Ancora l’Istat rileva che la povertà assoluta in Puglia ha un’incidenza del 28,8%.
A fronte di questo sfascio la tassazione regionale su imprese, lavoro e famiglie è a sua volta tra le più alte d’Italia.
Sempre più numerosi i cittadini, tarantini e pugliesi, costretti alla migrazione passiva. Né meno sconfortanti sono le pagelle regionali sull’operato di metà mandato dei Direttori Generali delle ASL pugliesi: nessuno ha raggiunto i nove traguardi fissati, a significare le mille zone d’ombra della Sanità nella cui orbita grava quella anomalia rappresentata dalla carenza di organico e dal precariato, due facce della stessa medaglia che si riflettono negativamente sulla qualità dell’assistenza da erogare al cittadino.
Incapacità di soluzioni efficienti, ed in tempi rapidi, come richiede la gravità del momento? Volontà di non modificare lo status quo? Comunque sia, la realtà è di una sanità allo sbando ed allo sfascio, dove l’assistenza infermieristica, codificata da leggi e da norme deontologiche, è delegata al singolo infermiere e alla buona volontà del singolo infermiere, costretto a confrontarsi e fronteggiare una serie di carenze strutturali e di personale, con il rischio reale di eventi avversi non controllabili.

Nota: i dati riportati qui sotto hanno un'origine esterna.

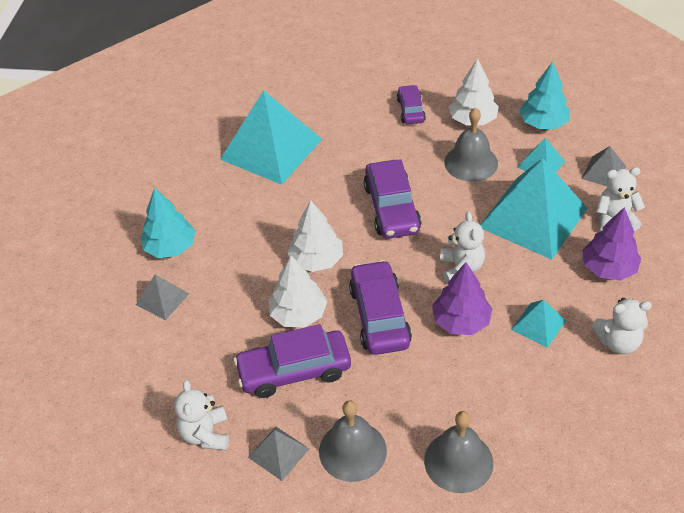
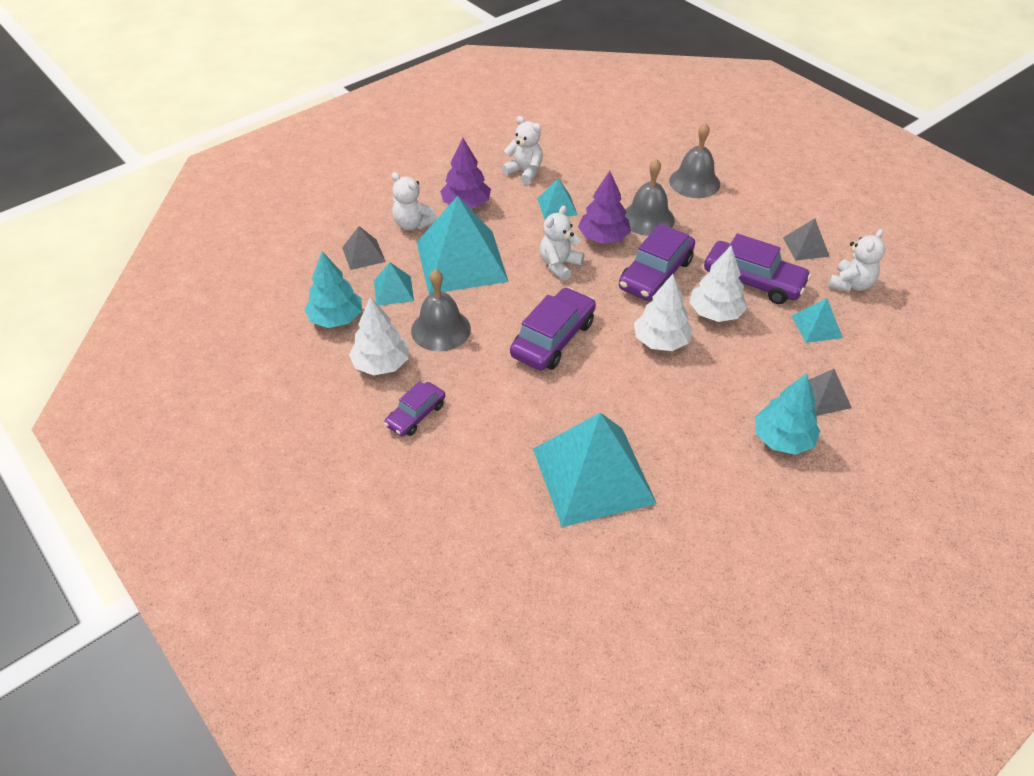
camera: 140 degrees left, 0 degrees up
grey bell [319,401,387,482] -> grey bell moved to [625,159,675,236]
none -> turquoise pyramid [792,298,843,343]

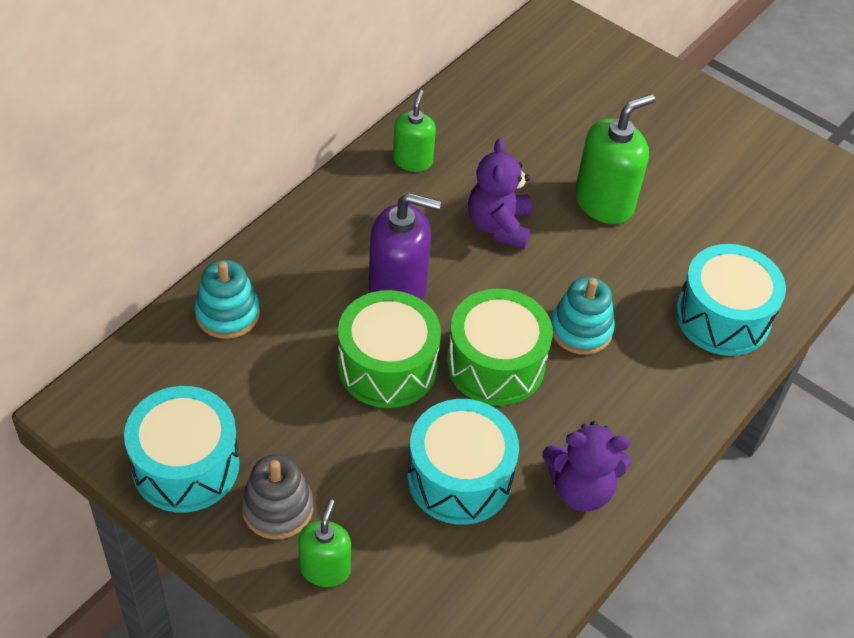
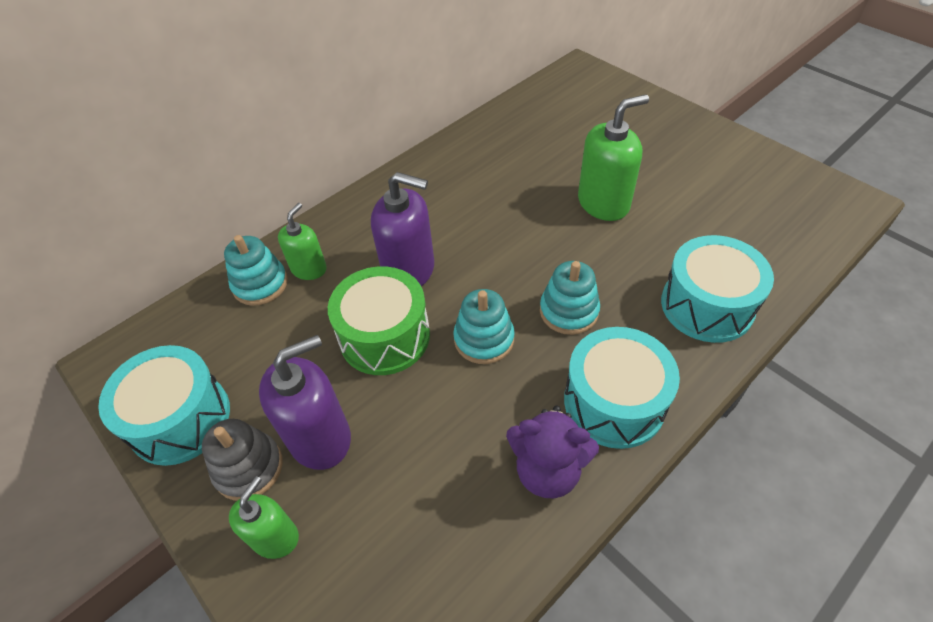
camera: 15 degrees right, 0 degrees up
green soap dispenser [393,90,436,172] -> green soap dispenser moved to [278,203,327,280]
turquoise drum [407,399,519,525] -> turquoise drum moved to [564,327,680,449]
green drum [447,288,553,406] -> turquoise stacking toy [453,289,515,364]
purple teddy bear [468,138,532,249] -> none
none -> purple soap dispenser [259,335,351,470]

Ecco, allora, che un organico adeguato ai bisogni della popolazione diventa urgenza non procrastinabile, non risolvibile o fronteggiabile con contratti a termine. E’ urgenza il bisogno di programmi di prevenzione per fronteggiare le emergenze di una realtà, come quella tarantina, da decenni definita.
In questo contesto, l’assistenza non può dipendere da fattori economici, da riduzioni o contenimento di spesa che spingono al ricorso ai famigerati contratti a termine, grosso handicap per il settore sanitario, in quanto l’Infermiere precario è una sorta di jolly, che difficilmente, in caso di proroga del contratto, torna nel reparto della precedente assegnazione, evitando così il tempo della formazione, assolutamente necessaria nel caso di nuovo reparto.

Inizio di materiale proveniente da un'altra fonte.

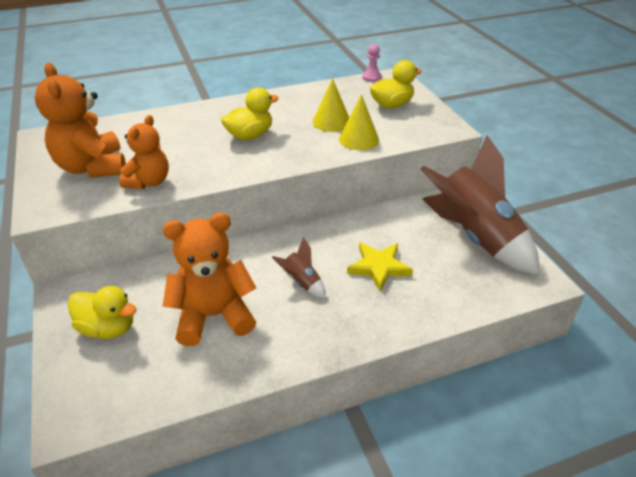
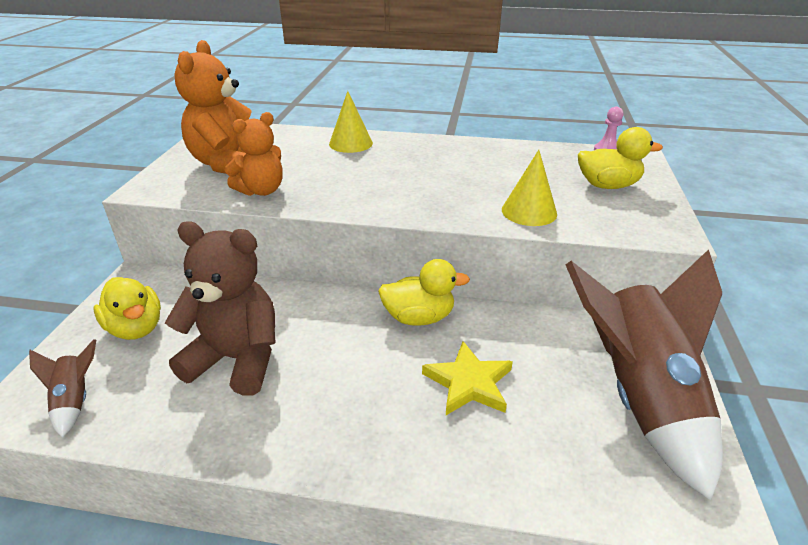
camera: 30 degrees right, 5 degrees down
orange teddy bear [163,213,256,346] -> brown teddy bear [165,221,276,396]
yellow duck [221,87,279,140] -> yellow duck moved to [378,259,470,326]
brown rocket [272,237,326,298] -> brown rocket moved to [29,339,96,438]
yellow cone [312,78,349,132] -> yellow cone moved to [329,91,373,153]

Non sarebbe più logico, razionale utilizzare le esperienze pregresse per un miglior impiego del personale a tempo? Che senso ha il ricorso massiccio al precariato, quando costano molto più la migrazione passiva, la mancanza di diagnosi precoce, le infezioni ospedaliere?

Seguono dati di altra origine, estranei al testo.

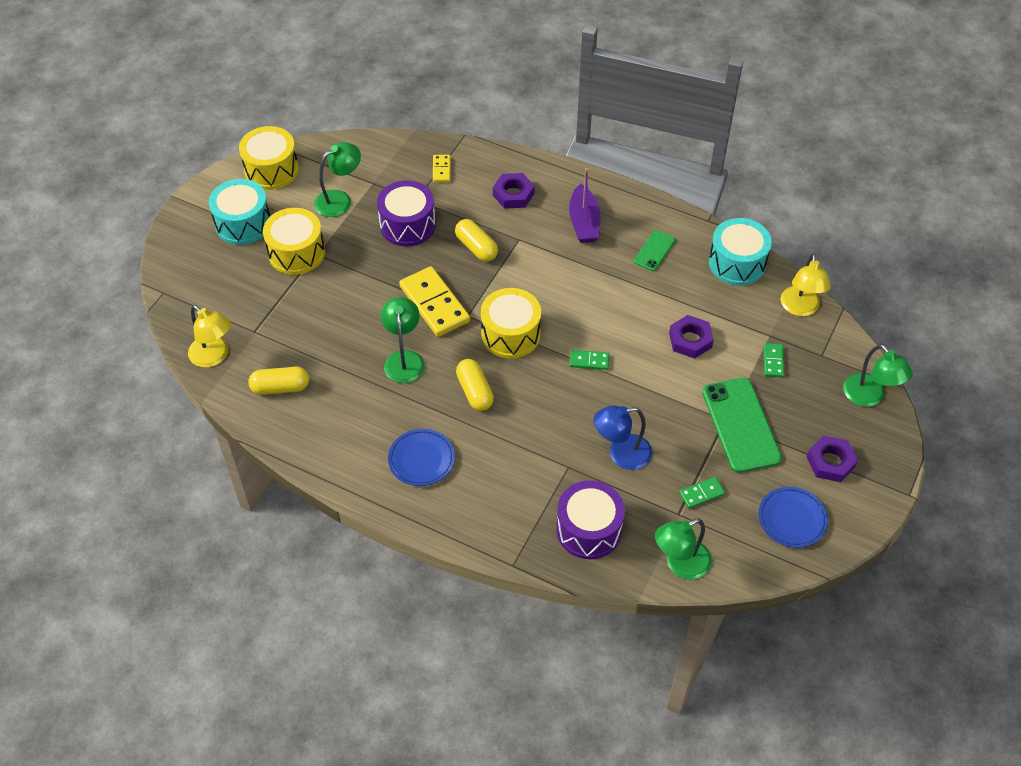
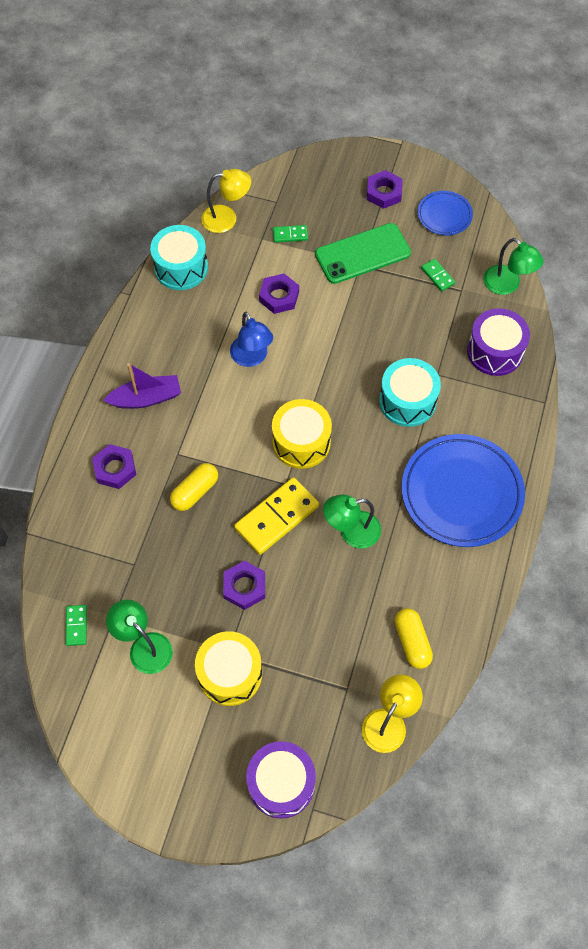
camera: 100 degrees left, 10 degrees up
turquoise drum [209,179,270,245] -> turquoise drum moved to [379,358,441,427]
yellow drum [239,126,299,190] -> none
purple drum [377,180,436,246] -> purple drum moved to [246,741,316,818]
blue plate [388,429,455,486] -> blue plate [402,434,525,547], size x1.95
yellow domino [433,155,450,182] -> none
yellow capsule [456,359,494,411] -> none
green domino [569,350,609,370] -> green domino moved to [66,605,87,646]
blue lamp [594,405,652,470] -> blue lamp moved to [230,312,273,367]
green phone [634,230,675,271] -> none
green lamp [843,344,913,407] -> none
none -> purple nut [223,560,265,610]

La sanità pugliese ha travalicato il livello di criticità, ha bisogno urgentemente di infermieri, per offrire le prestazioni di qualità alle quali i cittadini, oggetto di una tassazione selvaggia, hanno senza dubbio diritto, oltre che per abbattere la migrazione passiva alla ricerca di salute, estremamente dispendiosa.
Cosa vuole fare il governo regionale? Vuole far pagare agli infermieri, disoccupati o precari, ed ai cittadini il fio di una mancata politica sanitaria, efficiente e di qualità? Come cittadini e come professionisti della salute non ci stiamo. Pretendiamo il rispetto del nostro ruolo e dei nostri diritti.